La riscoperta del contatto sarà un presupposto fondamentale per superare completamente l’emergenza che stiamo vivendo. Mi riferisco non solo al contatto fisico, ma anche a quello mentale/spirituale. Il Covid ha esasperato una tendenza, a mio avviso, già presente nella società: la chiusura all’interno delle proprie convinzioni e dei propri pregiudizi. Lo sviluppo dei mezzi di comunicazione a cui abbiamo assistito negli ultimi anni ha dato l’illusione di eliminare i confini.

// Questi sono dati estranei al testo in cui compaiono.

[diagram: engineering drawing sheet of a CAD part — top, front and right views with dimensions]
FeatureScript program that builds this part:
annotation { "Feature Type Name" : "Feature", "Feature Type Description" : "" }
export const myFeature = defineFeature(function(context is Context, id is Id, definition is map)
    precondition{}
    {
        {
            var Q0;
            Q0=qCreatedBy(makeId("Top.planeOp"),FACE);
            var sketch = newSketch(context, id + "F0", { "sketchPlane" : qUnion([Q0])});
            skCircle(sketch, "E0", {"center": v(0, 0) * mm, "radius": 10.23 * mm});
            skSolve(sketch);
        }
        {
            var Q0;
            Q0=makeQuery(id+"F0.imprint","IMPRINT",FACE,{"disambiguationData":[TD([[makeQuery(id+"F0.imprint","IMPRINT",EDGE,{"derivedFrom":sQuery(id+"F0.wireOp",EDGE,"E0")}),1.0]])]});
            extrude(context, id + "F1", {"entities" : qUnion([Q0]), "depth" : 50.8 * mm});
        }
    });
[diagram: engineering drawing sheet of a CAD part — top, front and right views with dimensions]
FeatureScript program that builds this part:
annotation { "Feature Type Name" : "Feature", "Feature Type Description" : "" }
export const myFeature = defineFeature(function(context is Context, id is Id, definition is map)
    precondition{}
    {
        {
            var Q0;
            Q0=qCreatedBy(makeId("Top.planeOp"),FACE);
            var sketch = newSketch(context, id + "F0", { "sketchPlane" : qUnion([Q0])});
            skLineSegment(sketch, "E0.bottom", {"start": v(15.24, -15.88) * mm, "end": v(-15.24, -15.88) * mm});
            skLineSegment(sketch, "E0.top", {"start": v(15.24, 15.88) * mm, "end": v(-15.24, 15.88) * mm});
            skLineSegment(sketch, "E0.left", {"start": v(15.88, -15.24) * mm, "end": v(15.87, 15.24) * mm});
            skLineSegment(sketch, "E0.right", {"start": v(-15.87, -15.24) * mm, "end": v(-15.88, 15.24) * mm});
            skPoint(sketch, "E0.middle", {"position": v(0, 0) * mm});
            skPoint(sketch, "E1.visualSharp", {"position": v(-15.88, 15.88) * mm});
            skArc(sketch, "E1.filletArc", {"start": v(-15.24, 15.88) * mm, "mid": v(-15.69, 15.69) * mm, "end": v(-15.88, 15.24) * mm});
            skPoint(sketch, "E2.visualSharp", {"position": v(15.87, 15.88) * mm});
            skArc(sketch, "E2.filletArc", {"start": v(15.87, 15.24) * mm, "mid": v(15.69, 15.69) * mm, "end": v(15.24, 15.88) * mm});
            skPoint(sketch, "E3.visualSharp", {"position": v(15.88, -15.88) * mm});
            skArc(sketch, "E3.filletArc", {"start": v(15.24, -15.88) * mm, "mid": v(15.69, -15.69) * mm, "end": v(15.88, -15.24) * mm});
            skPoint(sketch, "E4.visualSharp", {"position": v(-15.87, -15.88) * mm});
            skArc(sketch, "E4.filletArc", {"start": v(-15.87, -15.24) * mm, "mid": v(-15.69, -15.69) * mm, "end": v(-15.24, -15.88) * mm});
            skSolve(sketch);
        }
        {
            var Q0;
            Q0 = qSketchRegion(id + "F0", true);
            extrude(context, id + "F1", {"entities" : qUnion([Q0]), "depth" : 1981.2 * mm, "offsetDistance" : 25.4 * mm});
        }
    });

In realtà, credo che il dibattito costruttivo sia davvero poco praticato, troppo spesso scalzato da invettive e aggressività verso chi non è o non la pensa come noi, esattamente verso quella diversità che la protagonista del racconto tenta di comprendere.
Oggi temiamo non più il “diverso” quanto piuttosto i nostri simili, a cui non possiamo avvicinarci. Quando hai scritto questa fiaba, a che diversità ti riferivi?
A ogni tipo di diversità: genere, orientamento sessuale, credo, etnia. Il fatto stesso di parlare di “tipo di diversità“ è una barriera mentale, perché significa che anche parlando di diversità non si resiste alla tentazione di diversificare. Nel racconto, la diversità è volutamente espressa in termini poco specifici, limitandosi alla contrapposizione luce-ombra proprio per far sì che la storia possa portare un messaggio universale, indirizzato a una fascia di età cruciale per lo sviluppo del concetto di tolleranza.
E, parlando con Simone, mi torna alla mente un pensiero di Terzani, letto qualche tempo fa: “Solo se riusciremo a vedere l’universo come un tutt’uno, in cui ogni parte riflette la totalità e in cui la grande bellezza sta nella sua diversità, cominceremo a capire chi siamo e dove stiamo”. Che sia proprio questo uno dei buoni propositi del 2021?